Reproduce the text of every record below word for word, leaving out the pictures.
- - -
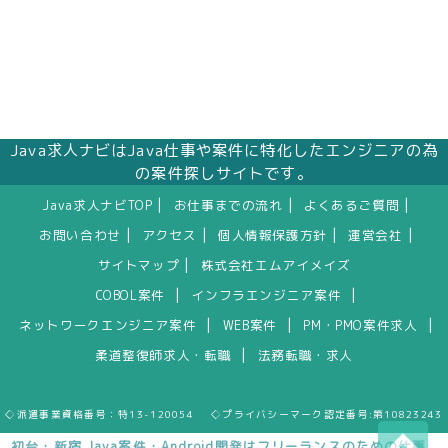
Java求人ナビはJava仕事や案件に特化したエンジニアの為
の案件探しサイトです。
|
|
|
Java求人ナビTOP
お仕事までの流れ
よくあるご質問
|
|
|
|
お問い合わせ
アクセス
個人情報保護方針
運営会社
|
サイトマップ
株式会社エムアイメイズ
|
|
COBOL案件
インフラエンジニア案件
|
|
|
ネットワークエンジニア案件
WEB案件
PM・PMO案件求人
|
柔道整復師求人・転職
法務転職・求人
◇派遣事業資格番号：特13-120054 ◇プライバシーマーク認定番号:第10823243
初台・新宿 Java案件・Android開発はフリーランスのための仕事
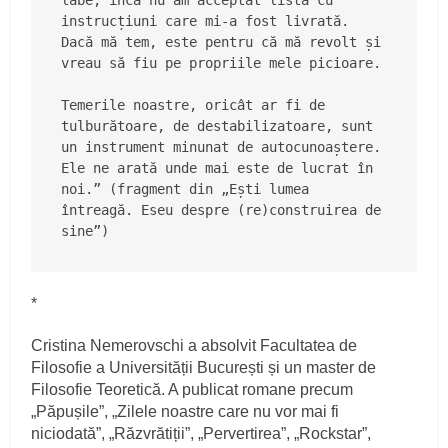
instrucțiuni care mi-a fost livrată. 
Dacă mă tem, este pentru că mă revolt și 
vreau să fiu pe propriile mele picioare.
Temerile noastre, oricât ar fi de 
tulburătoare, de destabilizatoare, sunt 
un instrument minunat de autocunoaștere. 
Ele ne arată unde mai este de lucrat în 
noi.” (fragment din „Ești lumea 
întreagă. Eseu despre (re)construirea de 
sine”)
*
Cristina Nemerovschi a absolvit Facultatea de
Filosofie a Universității București și un master de
Filosofie Teoretică. A publicat romane precum
„Păpușile”, „Zilele noastre care nu vor mai fi
niciodată”, „Răzvrătiții”, „Pervertirea”, „Rockstar”,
- - -
#### Response box:
Java求人ナビはJava仕事や案件に特化したエンジニアの為
の案件探しサイトです。
|
|
|
Java求人ナビTOP
お仕事までの流れ
よくあるご質問
|
|
|
|
お問い合わせ
アクセス
個人情報保護方針
運営会社
|
サイトマップ
株式会社エムアイメイズ
|
|
COBOL案件
インフラエンジニア案件
|
|
|
ネットワークエンジニア案件
WEB案件
PM・PMO案件求人
|
柔道整復師求人・転職
法務転職・求人
◇派遣事業資格番号：特13-120054 ◇プライバシーマーク認定番号:第10823243
初台・新宿 Java案件・Android開発はフリーランスのための仕事
instrucțiuni care mi-a fost livrată. 
Dacă mă tem, este pentru că mă revolt și 
vreau să fiu pe propriile mele picioare.
Temerile noastre, oricât ar fi de 
tulburătoare, de destabilizatoare, sunt 
un instrument minunat de autocunoaștere. 
Ele ne arată unde mai este de lucrat în 
noi.” (fragment din „Ești lumea 
întreagă. Eseu despre (re)construirea de 
sine”)
*
Cristina Nemerovschi a absolvit Facultatea de
Filosofie a Universității București și un master de
Filosofie Teoretică. A publicat romane precum
„Păpușile”, „Zilele noastre care nu vor mai fi
niciodată”, „Răzvrătiții”, „Pervertirea”, „Rockstar”,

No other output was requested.